= What you will do =
Every line below from the one containing "[106,91,121,103] às -> [465,52,479,59] as" to the final line must be reproduced exactly, and no other line may appear in the answer.

-------- Input records

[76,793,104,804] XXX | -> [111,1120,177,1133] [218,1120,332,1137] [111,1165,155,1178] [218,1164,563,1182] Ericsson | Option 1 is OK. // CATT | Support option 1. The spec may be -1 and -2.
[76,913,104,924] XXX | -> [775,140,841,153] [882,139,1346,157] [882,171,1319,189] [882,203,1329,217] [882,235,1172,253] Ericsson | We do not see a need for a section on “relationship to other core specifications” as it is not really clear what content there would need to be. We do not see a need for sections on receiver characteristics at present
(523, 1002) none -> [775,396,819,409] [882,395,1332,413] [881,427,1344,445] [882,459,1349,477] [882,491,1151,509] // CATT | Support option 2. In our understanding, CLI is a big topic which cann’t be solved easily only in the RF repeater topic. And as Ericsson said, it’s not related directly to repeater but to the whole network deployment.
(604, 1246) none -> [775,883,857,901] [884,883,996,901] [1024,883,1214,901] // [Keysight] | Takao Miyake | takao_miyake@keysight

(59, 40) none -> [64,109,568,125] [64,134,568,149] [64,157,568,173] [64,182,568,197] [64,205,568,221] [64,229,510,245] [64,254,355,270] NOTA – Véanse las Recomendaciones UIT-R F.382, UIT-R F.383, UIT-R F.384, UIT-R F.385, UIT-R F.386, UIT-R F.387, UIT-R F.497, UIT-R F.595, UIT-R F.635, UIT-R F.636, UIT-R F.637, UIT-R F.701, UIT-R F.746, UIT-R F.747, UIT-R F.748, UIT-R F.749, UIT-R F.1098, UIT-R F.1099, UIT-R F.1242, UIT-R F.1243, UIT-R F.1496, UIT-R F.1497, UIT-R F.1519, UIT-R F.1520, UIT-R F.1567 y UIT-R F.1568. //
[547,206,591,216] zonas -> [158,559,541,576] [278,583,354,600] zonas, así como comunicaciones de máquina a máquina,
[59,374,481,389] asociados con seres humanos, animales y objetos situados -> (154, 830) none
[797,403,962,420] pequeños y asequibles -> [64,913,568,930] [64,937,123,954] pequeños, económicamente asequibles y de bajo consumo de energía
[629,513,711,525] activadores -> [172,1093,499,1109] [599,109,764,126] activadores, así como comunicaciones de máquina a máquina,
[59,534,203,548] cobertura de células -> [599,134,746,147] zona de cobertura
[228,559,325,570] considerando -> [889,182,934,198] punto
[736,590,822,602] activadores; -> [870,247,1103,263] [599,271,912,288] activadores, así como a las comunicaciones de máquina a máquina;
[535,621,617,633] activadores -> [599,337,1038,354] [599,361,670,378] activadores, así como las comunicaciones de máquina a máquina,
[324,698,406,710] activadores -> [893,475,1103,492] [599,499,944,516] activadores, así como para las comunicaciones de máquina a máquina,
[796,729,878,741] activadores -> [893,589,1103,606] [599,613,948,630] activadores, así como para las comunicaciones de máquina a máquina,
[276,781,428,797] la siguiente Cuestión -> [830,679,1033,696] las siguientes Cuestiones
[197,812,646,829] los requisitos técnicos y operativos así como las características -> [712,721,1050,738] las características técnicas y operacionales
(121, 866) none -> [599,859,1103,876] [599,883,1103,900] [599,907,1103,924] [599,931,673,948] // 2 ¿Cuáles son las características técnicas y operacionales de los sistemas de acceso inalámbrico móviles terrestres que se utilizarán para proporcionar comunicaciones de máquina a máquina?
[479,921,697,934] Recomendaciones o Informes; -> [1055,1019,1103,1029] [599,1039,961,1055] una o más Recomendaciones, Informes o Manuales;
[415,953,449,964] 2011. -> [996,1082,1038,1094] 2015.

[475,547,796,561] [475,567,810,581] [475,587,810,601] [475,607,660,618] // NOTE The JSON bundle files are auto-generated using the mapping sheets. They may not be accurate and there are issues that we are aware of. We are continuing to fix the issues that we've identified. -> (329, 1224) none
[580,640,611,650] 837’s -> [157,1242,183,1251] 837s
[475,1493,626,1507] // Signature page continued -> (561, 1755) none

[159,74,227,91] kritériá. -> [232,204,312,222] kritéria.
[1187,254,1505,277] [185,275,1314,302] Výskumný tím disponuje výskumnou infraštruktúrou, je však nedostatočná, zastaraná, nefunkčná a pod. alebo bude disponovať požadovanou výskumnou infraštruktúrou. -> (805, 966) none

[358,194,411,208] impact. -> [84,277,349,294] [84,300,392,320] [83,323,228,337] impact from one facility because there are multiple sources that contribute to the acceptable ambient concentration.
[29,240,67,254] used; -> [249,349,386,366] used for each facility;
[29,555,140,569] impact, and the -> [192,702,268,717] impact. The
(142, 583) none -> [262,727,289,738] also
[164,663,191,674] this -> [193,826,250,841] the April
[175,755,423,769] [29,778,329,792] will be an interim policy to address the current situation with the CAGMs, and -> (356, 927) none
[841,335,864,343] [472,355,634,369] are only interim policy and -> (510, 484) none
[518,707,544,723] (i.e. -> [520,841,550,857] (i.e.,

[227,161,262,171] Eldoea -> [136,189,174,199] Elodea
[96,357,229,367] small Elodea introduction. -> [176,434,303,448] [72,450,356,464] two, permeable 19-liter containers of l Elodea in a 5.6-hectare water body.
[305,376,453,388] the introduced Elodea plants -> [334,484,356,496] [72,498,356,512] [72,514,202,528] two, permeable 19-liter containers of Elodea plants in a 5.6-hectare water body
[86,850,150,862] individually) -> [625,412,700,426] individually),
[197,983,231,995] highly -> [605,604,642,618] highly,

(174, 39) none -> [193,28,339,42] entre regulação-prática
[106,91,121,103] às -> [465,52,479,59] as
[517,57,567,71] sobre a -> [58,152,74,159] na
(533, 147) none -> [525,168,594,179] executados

----------------

= Result below =
[106,91,121,103] às -> [465,52,479,59] as
[517,57,567,71] sobre a -> [58,152,74,159] na
(533, 147) none -> [525,168,594,179] executados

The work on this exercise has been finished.